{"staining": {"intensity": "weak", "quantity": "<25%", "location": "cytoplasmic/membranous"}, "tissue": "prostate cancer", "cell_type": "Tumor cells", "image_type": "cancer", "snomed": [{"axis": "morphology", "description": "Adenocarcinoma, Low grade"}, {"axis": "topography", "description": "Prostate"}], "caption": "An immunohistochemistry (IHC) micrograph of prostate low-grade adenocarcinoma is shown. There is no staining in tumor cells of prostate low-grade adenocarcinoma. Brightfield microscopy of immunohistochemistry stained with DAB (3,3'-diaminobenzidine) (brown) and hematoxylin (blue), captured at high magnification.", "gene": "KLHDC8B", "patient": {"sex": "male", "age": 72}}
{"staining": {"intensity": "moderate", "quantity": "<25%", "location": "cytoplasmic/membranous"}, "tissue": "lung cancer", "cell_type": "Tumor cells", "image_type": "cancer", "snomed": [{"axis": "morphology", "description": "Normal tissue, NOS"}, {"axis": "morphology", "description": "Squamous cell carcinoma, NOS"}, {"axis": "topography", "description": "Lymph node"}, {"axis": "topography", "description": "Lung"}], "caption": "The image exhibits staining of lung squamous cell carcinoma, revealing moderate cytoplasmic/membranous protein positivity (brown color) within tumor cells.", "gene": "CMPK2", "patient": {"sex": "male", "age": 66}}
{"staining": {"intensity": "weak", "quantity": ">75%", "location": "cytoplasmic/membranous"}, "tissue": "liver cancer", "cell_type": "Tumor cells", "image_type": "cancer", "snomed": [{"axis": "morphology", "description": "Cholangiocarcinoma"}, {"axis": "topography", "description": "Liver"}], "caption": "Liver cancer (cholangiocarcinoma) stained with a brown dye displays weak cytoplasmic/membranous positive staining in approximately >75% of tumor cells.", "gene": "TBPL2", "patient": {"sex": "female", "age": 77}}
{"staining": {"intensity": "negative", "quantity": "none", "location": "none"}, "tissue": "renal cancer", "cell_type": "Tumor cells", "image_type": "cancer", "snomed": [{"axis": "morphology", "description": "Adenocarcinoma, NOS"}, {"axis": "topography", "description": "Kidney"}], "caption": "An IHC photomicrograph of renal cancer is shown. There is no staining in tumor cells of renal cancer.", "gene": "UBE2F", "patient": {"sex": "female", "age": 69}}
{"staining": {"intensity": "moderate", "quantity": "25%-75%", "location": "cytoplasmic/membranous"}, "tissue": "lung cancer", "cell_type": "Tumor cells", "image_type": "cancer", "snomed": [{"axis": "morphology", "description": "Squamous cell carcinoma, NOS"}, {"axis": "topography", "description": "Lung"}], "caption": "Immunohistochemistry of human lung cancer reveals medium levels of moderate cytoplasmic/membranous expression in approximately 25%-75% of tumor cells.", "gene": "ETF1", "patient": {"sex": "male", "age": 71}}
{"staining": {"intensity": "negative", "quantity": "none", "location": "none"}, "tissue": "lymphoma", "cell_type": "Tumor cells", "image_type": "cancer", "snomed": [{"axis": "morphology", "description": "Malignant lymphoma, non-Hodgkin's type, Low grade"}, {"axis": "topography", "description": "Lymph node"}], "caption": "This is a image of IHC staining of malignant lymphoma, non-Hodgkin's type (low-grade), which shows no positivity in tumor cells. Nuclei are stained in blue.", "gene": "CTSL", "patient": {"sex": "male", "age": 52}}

- Exercise brief: Copy each record from above without leaving any out.

- Written answer:
{"staining": {"intensity": "weak", "quantity": "<25%", "location": "cytoplasmic/membranous"}, "tissue": "prostate cancer", "cell_type": "Tumor cells", "image_type": "cancer", "snomed": [{"axis": "morphology", "description": "Adenocarcinoma, Low grade"}, {"axis": "topography", "description": "Prostate"}], "caption": "An immunohistochemistry (IHC) micrograph of prostate low-grade adenocarcinoma is shown. There is no staining in tumor cells of prostate low-grade adenocarcinoma. Brightfield microscopy of immunohistochemistry stained with DAB (3,3'-diaminobenzidine) (brown) and hematoxylin (blue), captured at high magnification.", "gene": "KLHDC8B", "patient": {"sex": "male", "age": 72}}
{"staining": {"intensity": "moderate", "quantity": "<25%", "location": "cytoplasmic/membranous"}, "tissue": "lung cancer", "cell_type": "Tumor cells", "image_type": "cancer", "snomed": [{"axis": "morphology", "description": "Normal tissue, NOS"}, {"axis": "morphology", "description": "Squamous cell carcinoma, NOS"}, {"axis": "topography", "description": "Lymph node"}, {"axis": "topography", "description": "Lung"}], "caption": "The image exhibits staining of lung squamous cell carcinoma, revealing moderate cytoplasmic/membranous protein positivity (brown color) within tumor cells.", "gene": "CMPK2", "patient": {"sex": "male", "age": 66}}
{"staining": {"intensity": "weak", "quantity": ">75%", "location": "cytoplasmic/membranous"}, "tissue": "liver cancer", "cell_type": "Tumor cells", "image_type": "cancer", "snomed": [{"axis": "morphology", "description": "Cholangiocarcinoma"}, {"axis": "topography", "description": "Liver"}], "caption": "Liver cancer (cholangiocarcinoma) stained with a brown dye displays weak cytoplasmic/membranous positive staining in approximately >75% of tumor cells.", "gene": "TBPL2", "patient": {"sex": "female", "age": 77}}
{"staining": {"intensity": "negative", "quantity": "none", "location": "none"}, "tissue": "renal cancer", "cell_type": "Tumor cells", "image_type": "cancer", "snomed": [{"axis": "morphology", "description": "Adenocarcinoma, NOS"}, {"axis": "topography", "description": "Kidney"}], "caption": "An IHC photomicrograph of renal cancer is shown. There is no staining in tumor cells of renal cancer.", "gene": "UBE2F", "patient": {"sex": "female", "age": 69}}
{"staining": {"intensity": "moderate", "quantity": "25%-75%", "location": "cytoplasmic/membranous"}, "tissue": "lung cancer", "cell_type": "Tumor cells", "image_type": "cancer", "snomed": [{"axis": "morphology", "description": "Squamous cell carcinoma, NOS"}, {"axis": "topography", "description": "Lung"}], "caption": "Immunohistochemistry of human lung cancer reveals medium levels of moderate cytoplasmic/membranous expression in approximately 25%-75% of tumor cells.", "gene": "ETF1", "patient": {"sex": "male", "age": 71}}
{"staining": {"intensity": "negative", "quantity": "none", "location": "none"}, "tissue": "lymphoma", "cell_type": "Tumor cells", "image_type": "cancer", "snomed": [{"axis": "morphology", "description": "Malignant lymphoma, non-Hodgkin's type, Low grade"}, {"axis": "topography", "description": "Lymph node"}], "caption": "This is a image of IHC staining of malignant lymphoma, non-Hodgkin's type (low-grade), which shows no positivity in tumor cells. Nuclei are stained in blue.", "gene": "CTSL", "patient": {"sex": "male", "age": 52}}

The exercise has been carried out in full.